SELON
URAME
[00A9--LECTURES-DU-DROIT-AVEC-URAME]
APPLICATION ANTICIPEE
DES
PLANS DE PREVENTION DES RISQUES NATURELS PREVISIBLES
Article L-562-2
et
décret du 5 octobre 1995
[ERD19951089--PPRI-&-DECRET-DU-5-OCTOBRE]
Lorsqu'un
projet de plan de prévention des risques naturels prévisibles contient
certaines des dispositions mentionnées au 1° et au 2° du II de
l'article L. 562-1 et que l'urgence le justifie, le préfet peut, après
consultation des maires concernés, les rendre immédiatement opposables à
toute personne publique ou privée par une décision rendue publique.
Ces dispositions cessent d'être
opposables si elles ne sont pas reprises dans le plan approuvé ou si le plan
n'est pas approuvé dans un délai de trois ans
Décret N°5-1089 du 5 octobre
1995
relatif aux PLANS DE PREVENTION DES RISQUES NATURELS PREVISIBLES
Lorsque, en application de l'article
40-2 de la loi du 22 juillet 1987 susvisée, le préfet a l'intention de rendre
immédiatement opposables certaines des prescriptions d'un projet de plan
relatives aux constructions, ouvrages, aménagements ou exploitations nouveaux,
il en informe le maire de la ou des communes sur le territoire desquelles ces
prescriptions seront applicables. Ces maires disposent d'un délai d'un mois
pour faire part de leurs observations.
A l'issue de ce délai, ou
plus tôt s'il dispose de l'avis des maires, le préfet rend opposables ces
prescriptions, éventuellement modifiées, par un arrêté qui fait l'objet
d'une mention au Recueil des actes administratifs de l'Etat dans le département
et dont une copie est affichée dans chaque mairie concernée pendant un mois au
minimum.
Les documents relatifs aux prescriptions rendues ainsi opposables dans
une commune sont tenus à la disposition du public en préfecture et en mairie.

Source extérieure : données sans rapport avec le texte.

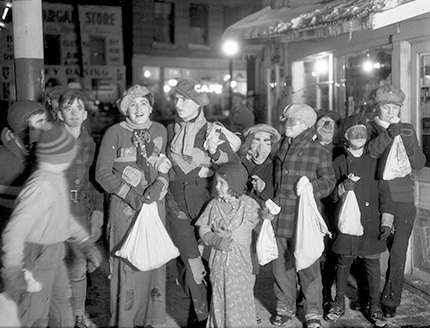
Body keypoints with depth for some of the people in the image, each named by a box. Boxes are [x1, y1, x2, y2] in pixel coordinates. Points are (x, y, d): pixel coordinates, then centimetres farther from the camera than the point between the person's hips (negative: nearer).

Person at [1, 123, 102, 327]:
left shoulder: (57, 177, 2)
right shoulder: (40, 187, -28)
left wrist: (85, 243, 15)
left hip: (54, 254, 9)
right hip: (37, 258, -9)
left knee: (61, 303, 24)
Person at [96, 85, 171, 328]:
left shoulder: (160, 131, 6)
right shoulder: (114, 133, -6)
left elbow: (164, 167, 11)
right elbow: (102, 172, -5)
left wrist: (160, 184, -10)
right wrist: (129, 194, -15)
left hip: (155, 203, 4)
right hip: (125, 206, -4)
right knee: (127, 263, -2)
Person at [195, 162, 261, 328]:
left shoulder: (249, 204, -5)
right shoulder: (214, 204, 2)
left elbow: (251, 230, -7)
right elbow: (203, 228, 1)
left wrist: (229, 235, -12)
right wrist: (216, 240, -16)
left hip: (241, 261, -2)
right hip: (218, 260, 2)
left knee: (240, 299, 5)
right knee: (218, 298, 11)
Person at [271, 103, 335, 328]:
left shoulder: (319, 152, -2)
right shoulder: (278, 147, 10)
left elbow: (328, 181, 0)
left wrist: (310, 187, -15)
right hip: (278, 214, 4)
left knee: (307, 264, 1)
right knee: (281, 263, 11)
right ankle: (285, 306, 28)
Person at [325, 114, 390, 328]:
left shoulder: (374, 161, 7)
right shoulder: (339, 162, 6)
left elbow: (384, 191, 7)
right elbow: (330, 195, 7)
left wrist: (386, 220, 1)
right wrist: (342, 188, -14)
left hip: (370, 222, 0)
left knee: (372, 264, 2)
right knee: (344, 262, 5)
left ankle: (374, 308, 16)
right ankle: (339, 304, 22)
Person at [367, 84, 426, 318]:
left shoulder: (408, 130, 12)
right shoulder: (369, 128, 4)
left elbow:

Mention de cette mesure de publicité est faite avec l'insertion au Recueil des
actes administratifs et avec l'affichage prévus à l'alinéa précédent.
L'arrêté mentionné au
deuxième alinéa du présent article rappelle les conditions dans lesquelles les
prescriptions cesseraient d'être opposables conformément aux dispositions de
l'article 40-2 de la loi du 22 juillet 1987 susvisée.